Table 4 shows the correlation of different clinical variables with GAF score. In Pearson’s correlation analysis, total number of episodes (r = –0.459, p = 0.000), number of manic episodes (r = –0.299, p = 0.02), depressive episodes (r = –0.481, p = 0.000), and time since the last episode (r = 0.698, p = 0.000) were significantly correlated with GAF score.

With regard to neurocognitive variables, MANOVA yielded Pillai’s F of 4.976 (p = 0.000) for the main effect, indicating an overall difference in neurocognitive performance between groups. As shown in Table 5, multivariate analysis revealed that the 3 groups differed significantly for digit span backward test (p = 0.01), verbal learning and memory test (p = 0.001), Trail Making Test part A and B (p = 0.000), and all the 3 Stroop Colour Tests (p = 0.000). Multiple comparisons by Tukey’s post-hoc analysis were made to determine which 2 groups differed significantly in head-to-head comparison. Table 6 shows the mean difference and p value for each comparison. Digit span backward test, Trail Making Test (part A and B), and Stroop Colour Test were significantly correlated with GAF score (Table 7).

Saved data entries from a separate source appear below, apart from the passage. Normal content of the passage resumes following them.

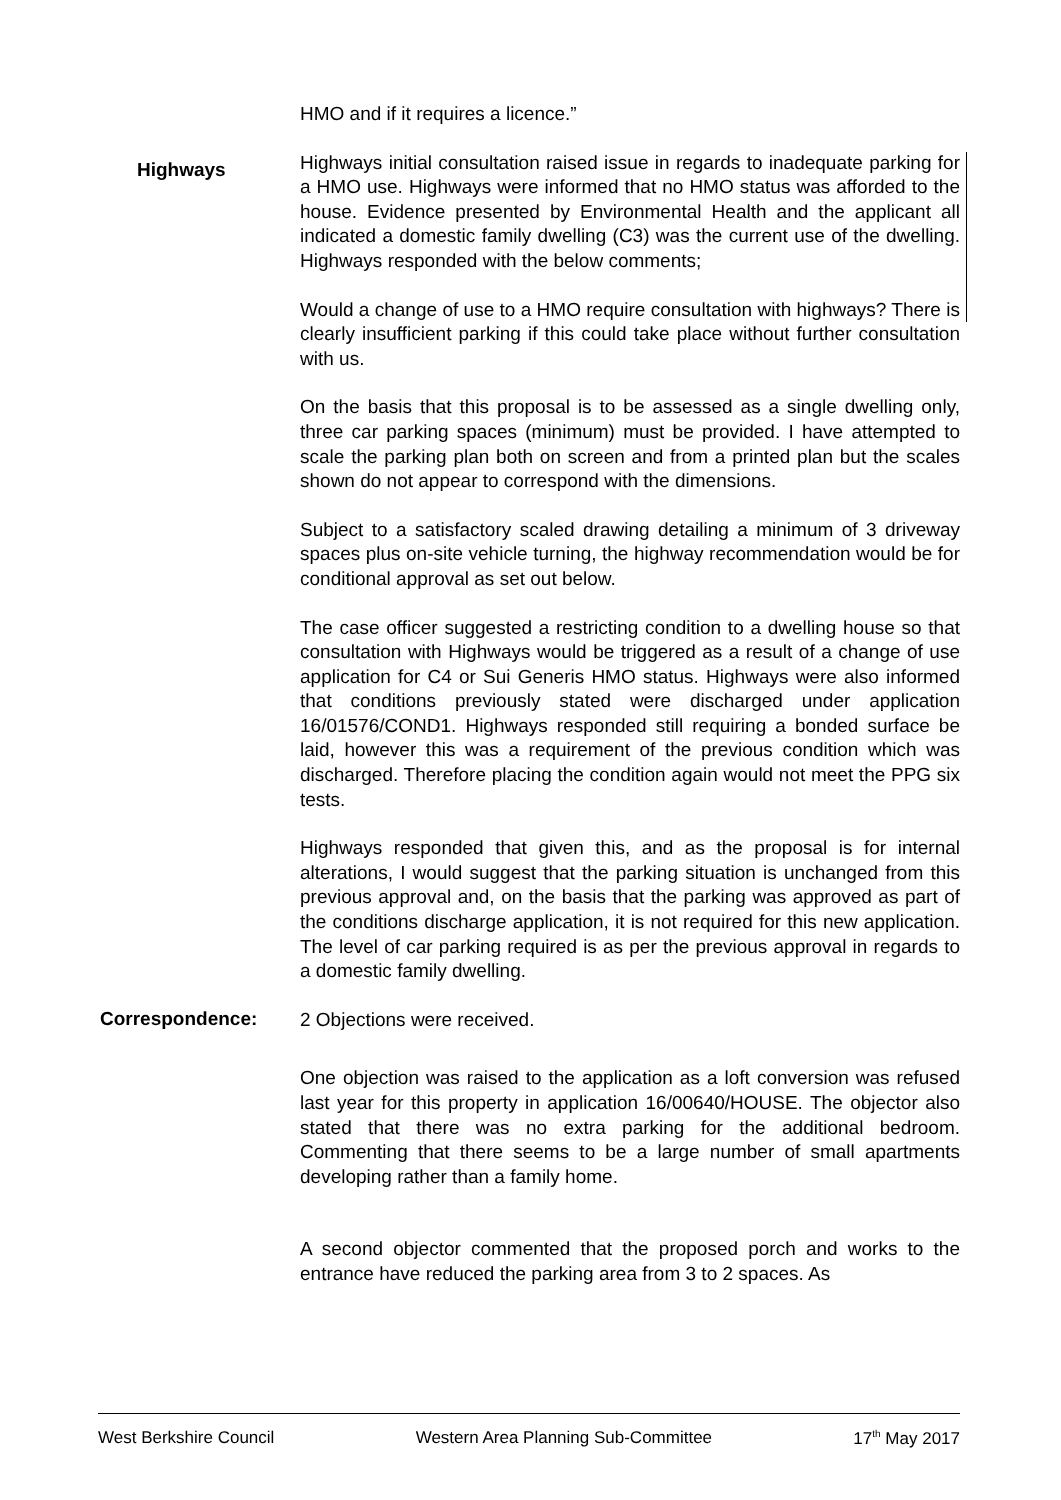HMO and if it requires a licence.”
Highways
Highways initial consultation raised issue in regards to inadequate parking for a HMO use. Highways were informed that no HMO status was afforded to the house. Evidence presented by Environmental Health and the applicant all indicated a domestic family dwelling (C3) was the current use of the dwelling. Highways responded with the below comments;
Would a change of use to a HMO require consultation with highways? There is clearly insufficient parking if this could take place without further consultation with us.
On the basis that this proposal is to be assessed as a single dwelling only, three car parking spaces (minimum) must be provided. I have attempted to scale the parking plan both on screen and from a printed plan but the scales shown do not appear to correspond with the dimensions.
Subject to a satisfactory scaled drawing detailing a minimum of 3 driveway spaces plus on-site vehicle turning, the highway recommendation would be for conditional approval as set out below.
The case officer suggested a restricting condition to a dwelling house so that consultation with Highways would be triggered as a result of a change of use application for C4 or Sui Generis HMO status. Highways were also informed that conditions previously stated were discharged under application 16/01576/COND1. Highways responded still requiring a bonded surface be laid, however this was a requirement of the previous condition which was discharged. Therefore placing the condition again would not meet the PPG six tests.
Highways responded that given this, and as the proposal is for internal alterations, I would suggest that the parking situation is unchanged from this previous approval and, on the basis that the parking was approved as part of the conditions discharge application, it is not required for this new application. The level of car parking required is as per the previous approval in regards to a domestic family dwelling.
Correspondence:
2 Objections were received.
One objection was raised to the application as a loft conversion was refused last year for this property in application 16/00640/HOUSE. The objector also stated that there was no extra parking for the additional bedroom. Commenting that there seems to be a large number of small apartments developing rather than a family home.
A second objector commented that the proposed porch and works to the entrance have reduced the parking area from 3 to 2 spaces. As
West Berkshire Council Western Area Planning Sub-Committee 17<sup>th</sup> May 2017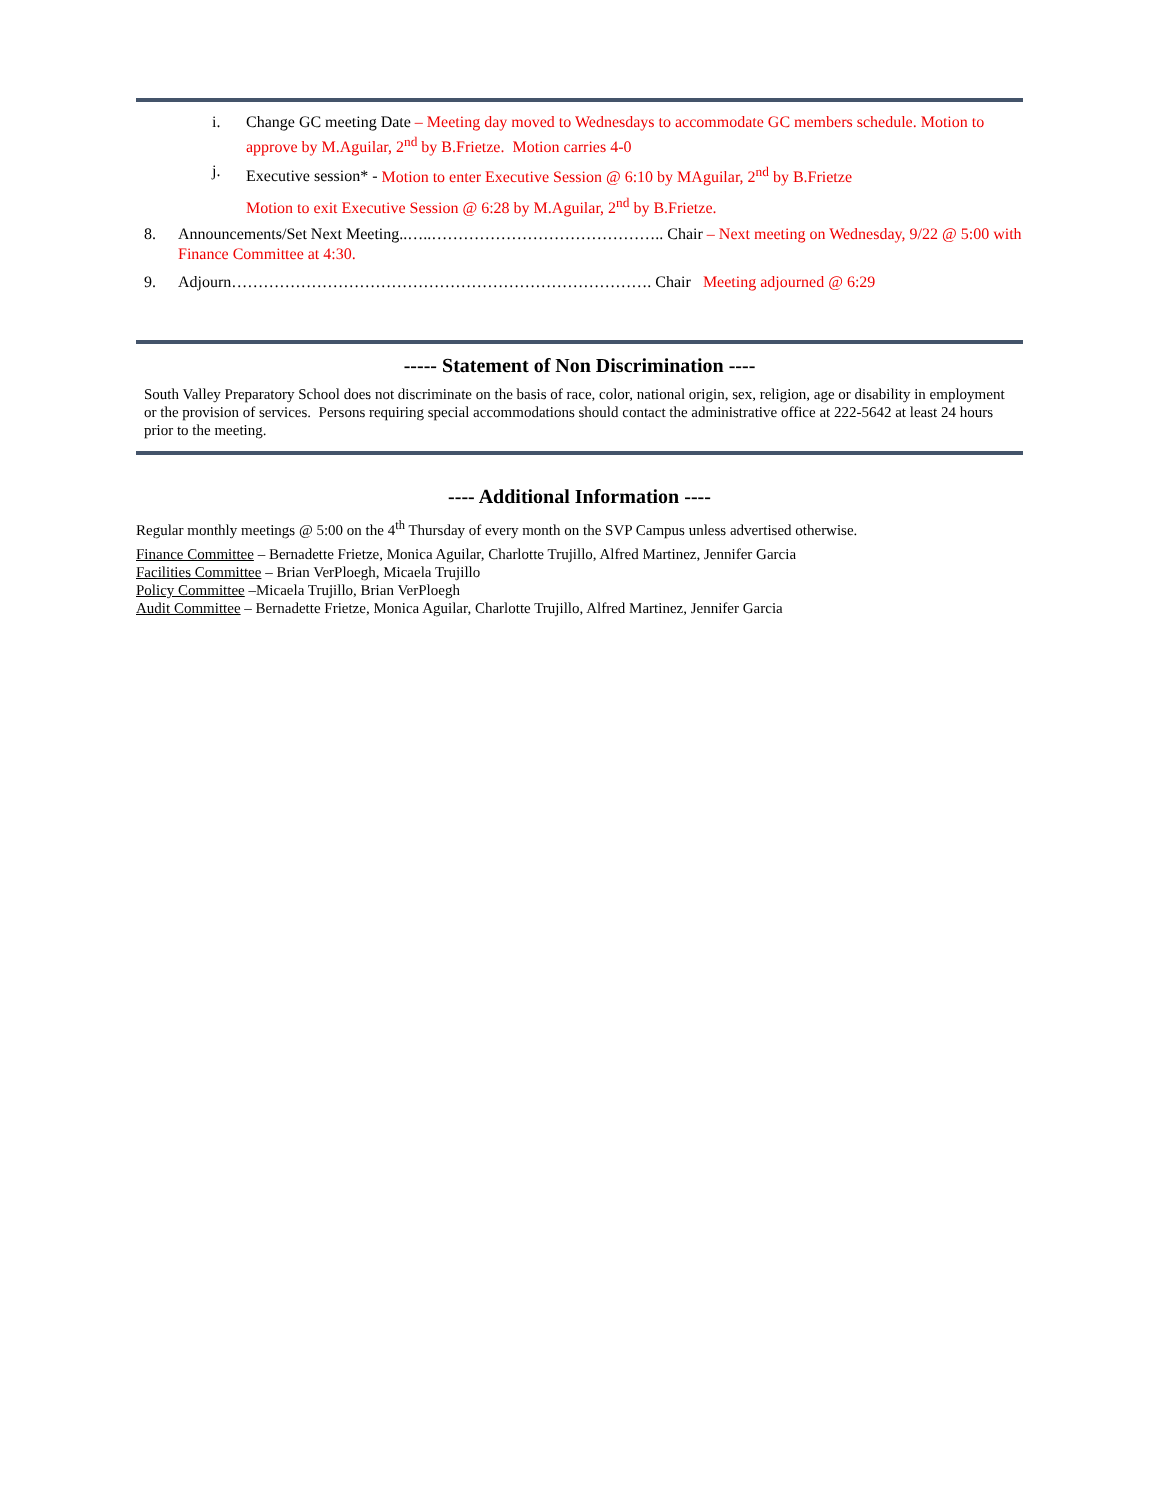i. Change GC meeting Date – Meeting day moved to Wednesdays to accommodate GC members schedule. Motion to approve by M.Aguilar, 2<sup>nd</sup> by B.Frietze. Motion carries 4-0
j. Executive session* - Motion to enter Executive Session @ 6:10 by MAguilar, 2<sup>nd</sup> by B.Frietze
Motion to exit Executive Session @ 6:28 by M.Aguilar, 2<sup>nd</sup> by B.Frietze.
8. Announcements/Set Next Meeting..…..…………………………………….. Chair – Next meeting on Wednesday, 9/22 @ 5:00 with Finance Committee at 4:30.
9. Adjourn……………………………………………………………………. Chair Meeting adjourned @ 6:29
----- Statement of Non Discrimination ----
South Valley Preparatory School does not discriminate on the basis of race, color, national origin, sex, religion, age or disability in employment or the provision of services. Persons requiring special accommodations should contact the administrative office at 222-5642 at least 24 hours prior to the meeting.
---- Additional Information ----
Regular monthly meetings @ 5:00 on the 4<sup>th</sup> Thursday of every month on the SVP Campus unless advertised otherwise.
Finance Committee – Bernadette Frietze, Monica Aguilar, Charlotte Trujillo, Alfred Martinez, Jennifer Garcia
Facilities Committee – Brian VerPloegh, Micaela Trujillo
Policy Committee –Micaela Trujillo, Brian VerPloegh
Audit Committee – Bernadette Frietze, Monica Aguilar, Charlotte Trujillo, Alfred Martinez, Jennifer Garcia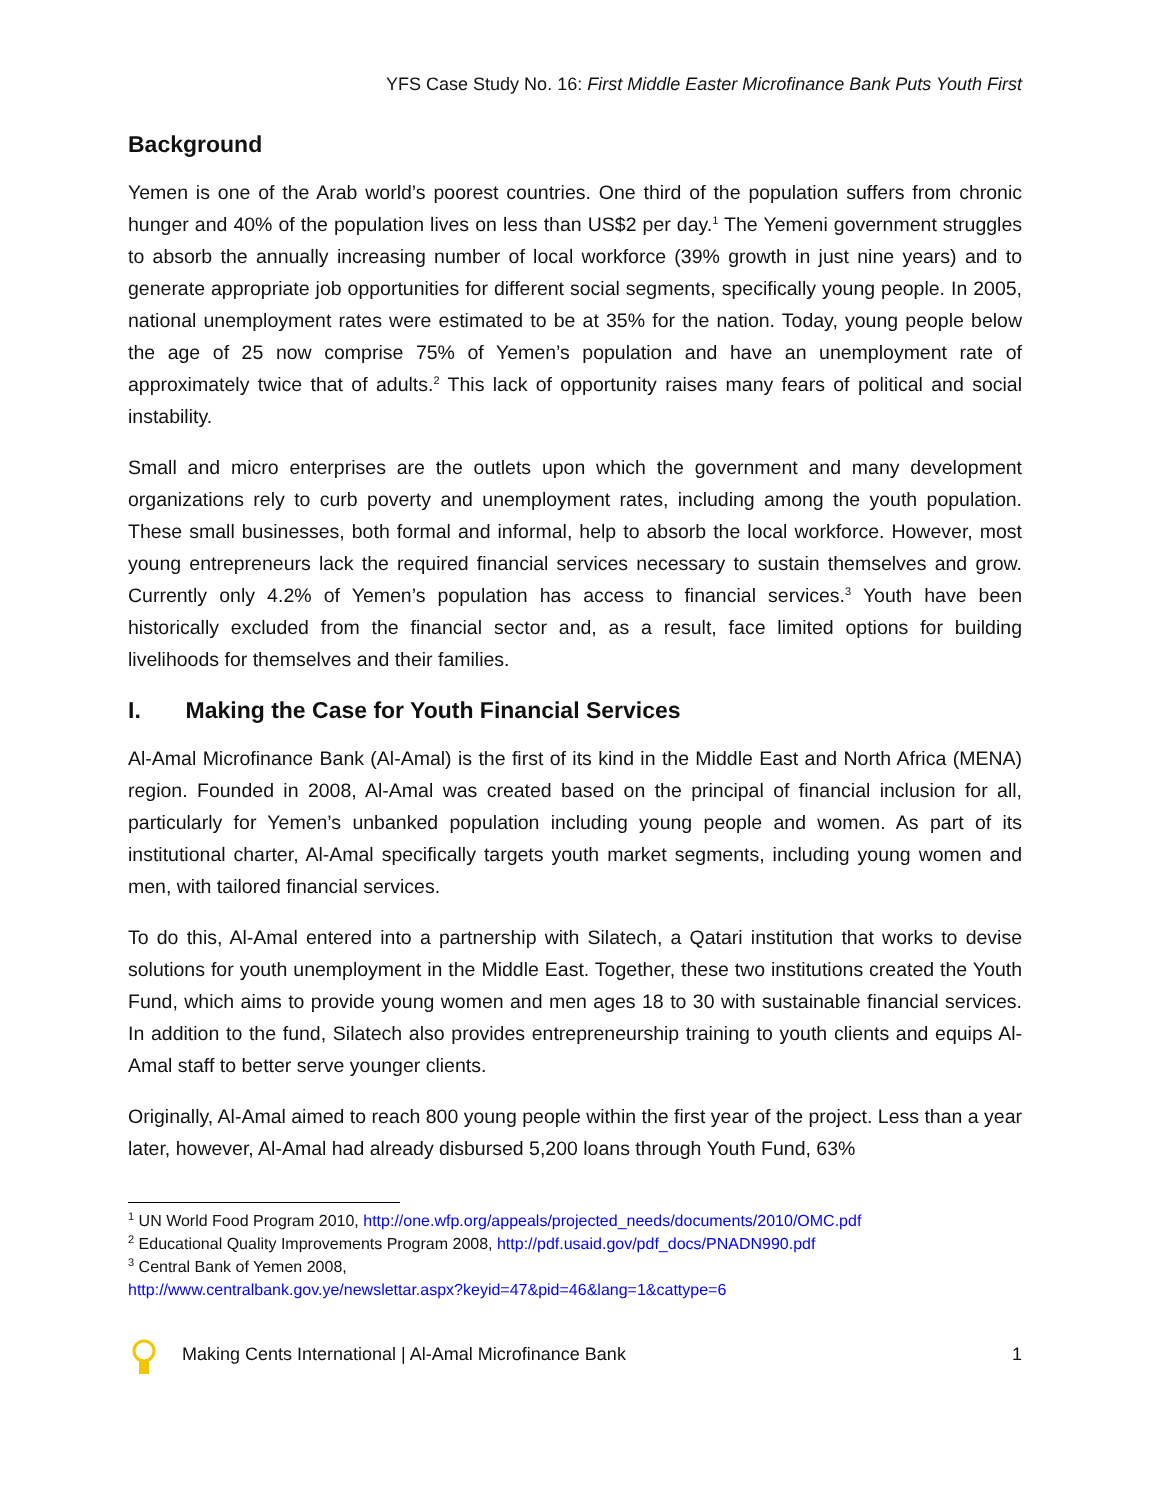YFS Case Study No. 16: First Middle Easter Microfinance Bank Puts Youth First
Background
Yemen is one of the Arab world’s poorest countries. One third of the population suffers from chronic hunger and 40% of the population lives on less than US$2 per day.<sup>1</sup> The Yemeni government struggles to absorb the annually increasing number of local workforce (39% growth in just nine years) and to generate appropriate job opportunities for different social segments, specifically young people. In 2005, national unemployment rates were estimated to be at 35% for the nation. Today, young people below the age of 25 now comprise 75% of Yemen’s population and have an unemployment rate of approximately twice that of adults.<sup>2</sup> This lack of opportunity raises many fears of political and social instability.
Small and micro enterprises are the outlets upon which the government and many development organizations rely to curb poverty and unemployment rates, including among the youth population. These small businesses, both formal and informal, help to absorb the local workforce. However, most young entrepreneurs lack the required financial services necessary to sustain themselves and grow. Currently only 4.2% of Yemen’s population has access to financial services.<sup>3</sup> Youth have been historically excluded from the financial sector and, as a result, face limited options for building livelihoods for themselves and their families.
I. Making the Case for Youth Financial Services
Al-Amal Microfinance Bank (Al-Amal) is the first of its kind in the Middle East and North Africa (MENA) region. Founded in 2008, Al-Amal was created based on the principal of financial inclusion for all, particularly for Yemen’s unbanked population including young people and women. As part of its institutional charter, Al-Amal specifically targets youth market segments, including young women and men, with tailored financial services.
To do this, Al-Amal entered into a partnership with Silatech, a Qatari institution that works to devise solutions for youth unemployment in the Middle East. Together, these two institutions created the Youth Fund, which aims to provide young women and men ages 18 to 30 with sustainable financial services. In addition to the fund, Silatech also provides entrepreneurship training to youth clients and equips Al-Amal staff to better serve younger clients.
Originally, Al-Amal aimed to reach 800 young people within the first year of the project. Less than a year later, however, Al-Amal had already disbursed 5,200 loans through Youth Fund, 63%
<sup>1</sup> UN World Food Program 2010, http://one.wfp.org/appeals/projected_needs/documents/2010/OMC.pdf
<sup>2</sup> Educational Quality Improvements Program 2008, http://pdf.usaid.gov/pdf_docs/PNADN990.pdf
<sup>3</sup> Central Bank of Yemen 2008,
http://www.centralbank.gov.ye/newslettar.aspx?keyid=47&pid=46&lang=1&cattype=6
Making Cents International | Al-Amal Microfinance Bank 1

In an attempt to find the predictors of psychosocial functioning, those variables that correlated with psychosocial outcome (p < 0.05) were introduced in the linear regression analysis. Variables significantly correlated with GAF score were total number of episodes, number of manic episodes, number of depressive episodes, time since the last episode, digit span backward test, Trail Making Test (part A and B), and Stroop Colour Test. This model accounted for the 65.5% variance in psychosocial functioning (F = 15.22, t = 5.26, p = 0.000). The better predictors of psychosocial functioning among all the variables were time since the last episode (ß = 0.475, p = 0.000) and interference Stroop Colour Test (ß = –0.290, t = 2.82, p = 0.01).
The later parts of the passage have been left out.